GLOBAL - Investment bank Goldman Sachs is expected to face yet more pressure over its recent activity in collateral debt obligations (CDOs) as a legal firm says work on class actions, alleging the firm failed to disclose material information affecting its share price, could begin against the investment bank within the next week.
Goldman Sachs is already under significant public scrutiny following allegations of fraud laid by the US Securities and Exchange Commission (SEC) concerning its handling of the Abacus 2007-AC1 CDO, which had a limited number of investors but is alleged to have been created with the knowledge that it would be shorted by Paulson & Co, when investors on the long side were not aware.
The UK's Financial Services Authority has confirmed it is also investigating the UK division of Goldman Sachs, while German regulatory authorities may get involved too.
The narrow range of claims filed by the SEC are complex as they allege Goldman created a CDO which were designed to lose money even though other parties were not aware of the possible shorting or the other party involved.

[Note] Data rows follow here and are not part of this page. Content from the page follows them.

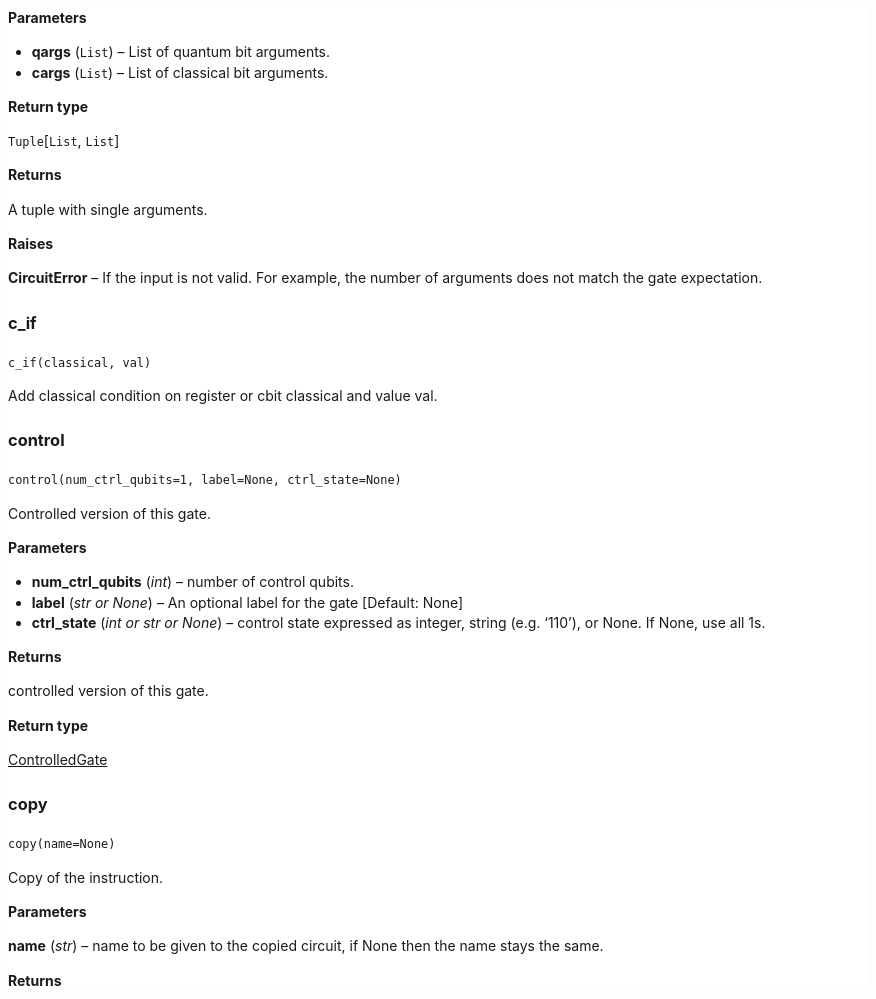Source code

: **Parameters**

*   **qargs** (`List`) – List of quantum bit arguments.
*   **cargs** (`List`) – List of classical bit arguments.

**Return type**

`Tuple`\[`List`, `List`]

**Returns**

A tuple with single arguments.

**Raises**

**CircuitError** – If the input is not valid. For example, the number of arguments does not match the gate expectation.

### c\_if

<span id="qiskit.circuit.library.CU1Gate.c_if" />

`c_if(classical, val)`

Add classical condition on register or cbit classical and value val.

### control

<span id="qiskit.circuit.library.CU1Gate.control" />

`control(num_ctrl_qubits=1, label=None, ctrl_state=None)`

Controlled version of this gate.

**Parameters**

*   **num\_ctrl\_qubits** (*int*) – number of control qubits.
*   **label** (*str or None*) – An optional label for the gate \[Default: None]
*   **ctrl\_state** (*int or str or None*) – control state expressed as integer, string (e.g. ‘110’), or None. If None, use all 1s.

**Returns**

controlled version of this gate.

**Return type**

[ControlledGate](qiskit.circuit.ControlledGate "qiskit.circuit.ControlledGate")

### copy

<span id="qiskit.circuit.library.CU1Gate.copy" />

`copy(name=None)`

Copy of the instruction.

**Parameters**

**name** (*str*) – name to be given to the copied circuit, if None then the name stays the same.

**Returns**
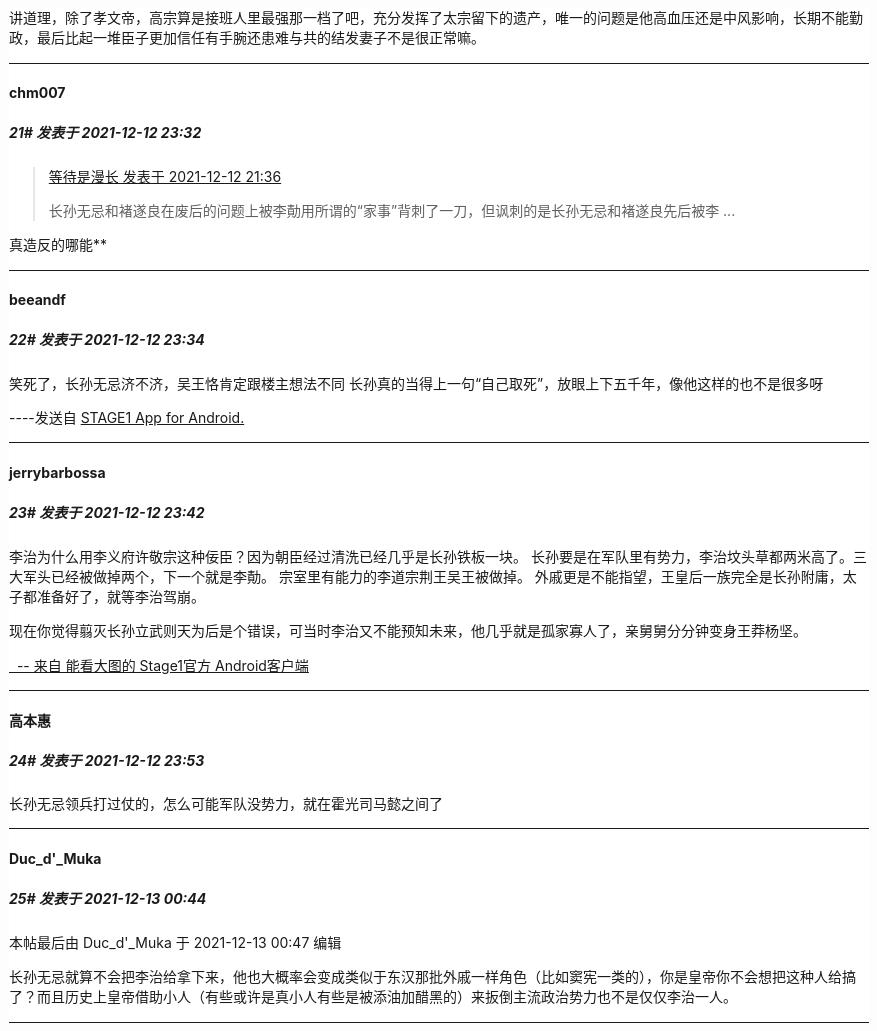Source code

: 讲道理，除了孝文帝，高宗算是接班人里最强那一档了吧，充分发挥了太宗留下的遗产，唯一的问题是他高血压还是中风影响，长期不能勤政，最后比起一堆臣子更加信任有手腕还患难与共的结发妻子不是很正常嘛。

*****

####  chm007  
##### 21#       发表于 2021-12-12 23:32

<blockquote><a href="httphttps://bbs.saraba1st.com/2b/forum.php?mod=redirect&amp;goto=findpost&amp;pid=53910292&amp;ptid=2042154" target="_blank">等待是漫长 发表于 2021-12-12 21:36</a>

长孙无忌和褚遂良在废后的问题上被李勣用所谓的“家事”背刺了一刀，但讽刺的是长孙无忌和褚遂良先后被李 ...</blockquote>
真造反的哪能**

*****

####  beeandf  
##### 22#       发表于 2021-12-12 23:34

笑死了，长孙无忌济不济，吴王恪肯定跟楼主想法不同
长孙真的当得上一句“自己取死”，放眼上下五千年，像他这样的也不是很多呀

----发送自 [STAGE1 App for Android.](http://stage1.5j4m.com/?1.37)

*****

####  jerrybarbossa  
##### 23#       发表于 2021-12-12 23:42

李治为什么用李义府许敬宗这种佞臣？因为朝臣经过清洗已经几乎是长孙铁板一块。
长孙要是在军队里有势力，李治坟头草都两米高了。三大军头已经被做掉两个，下一个就是李勣。
宗室里有能力的李道宗荆王吴王被做掉。
外戚更是不能指望，王皇后一族完全是长孙附庸，太子都准备好了，就等李治驾崩。

现在你觉得翦灭长孙立武则天为后是个错误，可当时李治又不能预知未来，他几乎就是孤家寡人了，亲舅舅分分钟变身王莽杨坚。

[  -- 来自 能看大图的 Stage1官方 Android客户端](https://www.coolapk.com/apk/140634)

*****

####  高本惠  
##### 24#       发表于 2021-12-12 23:53

长孙无忌领兵打过仗的，怎么可能军队没势力，就在霍光司马懿之间了

*****

####  Duc_d'_Muka  
##### 25#       发表于 2021-12-13 00:44

 本帖最后由 Duc_d'_Muka 于 2021-12-13 00:47 编辑 

长孙无忌就算不会把李治给拿下来，他也大概率会变成类似于东汉那批外戚一样角色（比如窦宪一类的），你是皇帝你不会想把这种人给搞了？而且历史上皇帝借助小人（有些或许是真小人有些是被添油加醋黑的）来扳倒主流政治势力也不是仅仅李治一人。

*****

However, Goldman has answered claims by arguing ACA Capital Management, the largest investor and IKB, the German bank, were given "extensive disclosure" about the underlying mortgage securities, particularly as ACA is said to have approved the portfolio, while investors understood the synthetic CDO could include a long and short side.
This is unlikely to be enough to sway investors in Goldman Sachs, however, according to Thomas Dubbs, partner at legal firm Labaton Sucharow.
He said work on class action lawsuits by major US state pension funds could start as early as next week, alleging misinformation has affected the company's share price. Goldman's share value has rebounded a fraction since the allegations surfaced last Friday (16 April) but was still down at least 12% by 16:00 CET today.
"I would anticipate a class action to be initiated within the US over the course of the next week," said Dubbs. "Thereafter, I would anticipate major state pension funds and other institutions to vie for leadership of that case."
He continued: "These institutions, as well as the market in general, seem to believe the Abacus situation reflects a more systemic situation at Goldman."
Goldman has strenuously denied any misinformation and fraud claims made concerning this particular CDO transaction and stated: "We are disappointed that the SEC would bring this action related to a single transaction, in the face of an extensive record which establishes that the accusations are unfounded in law and fact."